Problem statement:
Return the lines below word for word, from the line with "returned safely to" to the line with "Type: Attachment", both included.

Saved entries:
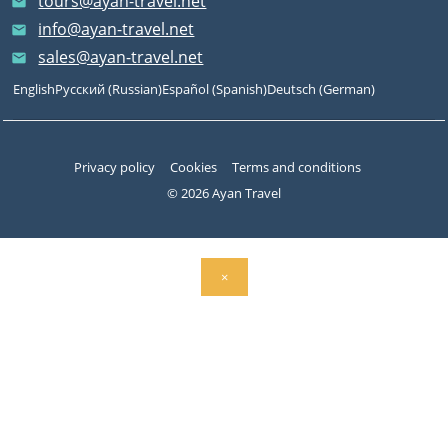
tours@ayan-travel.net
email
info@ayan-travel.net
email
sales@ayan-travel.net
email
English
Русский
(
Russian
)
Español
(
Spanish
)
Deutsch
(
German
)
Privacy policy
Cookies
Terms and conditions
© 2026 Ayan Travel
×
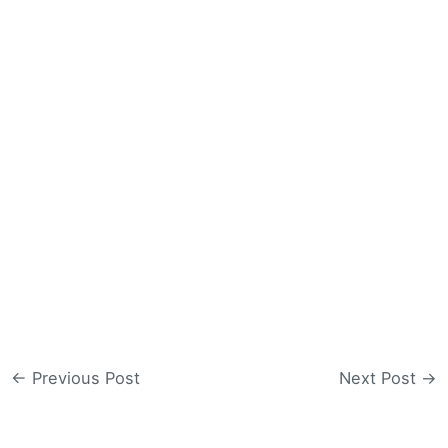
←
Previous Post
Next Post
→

---

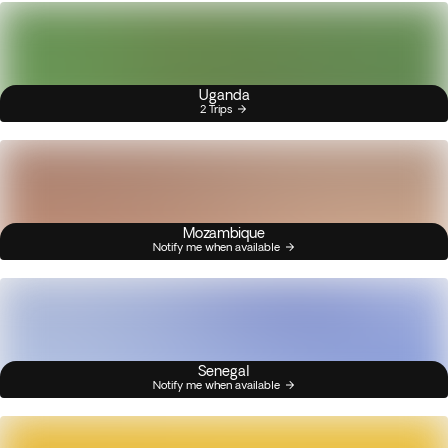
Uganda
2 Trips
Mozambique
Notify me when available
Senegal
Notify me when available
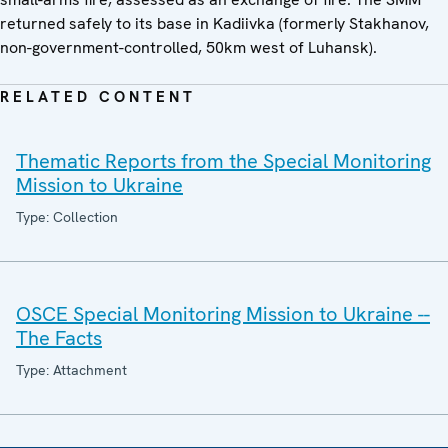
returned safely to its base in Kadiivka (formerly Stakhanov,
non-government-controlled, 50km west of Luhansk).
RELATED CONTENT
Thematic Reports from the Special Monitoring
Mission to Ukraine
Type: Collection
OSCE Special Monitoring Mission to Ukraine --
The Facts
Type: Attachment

Response for this exercise:
returned safely to its base in Kadiivka (formerly Stakhanov,
non-government-controlled, 50km west of Luhansk).
RELATED CONTENT
Thematic Reports from the Special Monitoring
Mission to Ukraine
Type: Collection
OSCE Special Monitoring Mission to Ukraine --
The Facts
Type: Attachment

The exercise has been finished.